Outcomes and Implications: A New Frontier in Skull Base Surgery
The successful outcome of this case offers compelling evidence for the utility of pre-operative MMA embolization as a surgical adjunct in infratemporal fossa tumor removal. The primary benefits observed were the significant reduction in intraoperative bleeding and the enhanced precision afforded by the embolized MMA acting as a clear anatomical landmark.
The authors postulate that this technique holds considerable promise for endoscopic skull base surgeries. In these minimally invasive procedures, the field of vision is inherently limited. The ability to identify a reliable anatomical marker like an embolized MMA could dramatically improve surgical accuracy, reduce operative time, and further minimize the risk of complications in such confined surgical spaces.

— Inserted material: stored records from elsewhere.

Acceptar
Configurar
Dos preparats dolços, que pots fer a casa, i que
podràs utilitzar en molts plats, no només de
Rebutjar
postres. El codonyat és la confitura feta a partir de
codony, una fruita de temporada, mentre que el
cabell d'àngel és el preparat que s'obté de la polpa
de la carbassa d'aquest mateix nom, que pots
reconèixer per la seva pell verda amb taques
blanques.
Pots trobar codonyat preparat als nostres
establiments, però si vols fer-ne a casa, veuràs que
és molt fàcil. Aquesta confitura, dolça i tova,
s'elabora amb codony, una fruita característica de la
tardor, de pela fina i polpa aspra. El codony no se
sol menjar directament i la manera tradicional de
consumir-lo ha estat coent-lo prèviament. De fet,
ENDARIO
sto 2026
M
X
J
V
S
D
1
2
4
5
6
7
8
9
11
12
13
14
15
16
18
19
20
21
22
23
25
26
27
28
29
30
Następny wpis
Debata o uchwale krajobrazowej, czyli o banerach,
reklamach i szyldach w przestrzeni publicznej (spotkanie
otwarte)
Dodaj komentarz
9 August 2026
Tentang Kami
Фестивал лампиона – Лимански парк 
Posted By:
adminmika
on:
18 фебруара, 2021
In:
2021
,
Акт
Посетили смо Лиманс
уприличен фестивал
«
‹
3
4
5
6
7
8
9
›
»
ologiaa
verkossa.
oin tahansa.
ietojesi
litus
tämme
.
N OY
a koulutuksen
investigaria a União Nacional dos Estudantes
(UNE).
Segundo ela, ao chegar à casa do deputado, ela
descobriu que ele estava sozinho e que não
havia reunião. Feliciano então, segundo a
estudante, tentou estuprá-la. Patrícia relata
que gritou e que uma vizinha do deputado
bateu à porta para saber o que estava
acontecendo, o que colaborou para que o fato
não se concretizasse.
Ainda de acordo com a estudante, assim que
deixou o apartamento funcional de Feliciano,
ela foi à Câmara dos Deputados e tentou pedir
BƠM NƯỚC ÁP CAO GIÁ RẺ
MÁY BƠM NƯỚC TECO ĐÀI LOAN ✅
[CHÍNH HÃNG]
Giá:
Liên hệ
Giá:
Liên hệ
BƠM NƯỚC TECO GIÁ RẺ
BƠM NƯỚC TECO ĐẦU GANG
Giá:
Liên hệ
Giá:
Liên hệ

Furthermore, the role of FDG-PET imaging in the diagnosis and follow-up of giant cell tumors, as demonstrated in this case, warrants further emphasis. While not traditionally highlighted as a primary diagnostic tool for these lesions, its ability to detect metabolic activity and delineate the extent of the tumor proved to be a valuable asset in the pre-operative planning and understanding of the disease.
The implications of this refined surgical approach extend beyond this specific case. As surgical techniques continue to evolve towards less invasive methods, precise anatomical guidance becomes paramount. The MMA, being a consistent anatomical structure in the infratemporal fossa, when intentionally rendered visible through embolization, provides a tangible and reliable reference point. This can empower surgeons to navigate complex anatomical landscapes with greater confidence, ultimately leading to improved patient outcomes. The ability to pre-emptively control potential bleeding from a high-flow vessel like the MMA before surgical manipulation further enhances the safety profile of these procedures.
This innovative application of interventional radiology in conjunction with advanced surgical techniques underscores the growing interdisciplinary nature of modern medicine. The collaboration between radiologists and surgeons in cases like this is crucial for pushing the boundaries of what is surgically possible and for developing safer, more effective treatment strategies for challenging pathologies. The case serves as a strong foundation for future research and clinical trials to further validate and refine this technique for a wider range of skull base pathologies.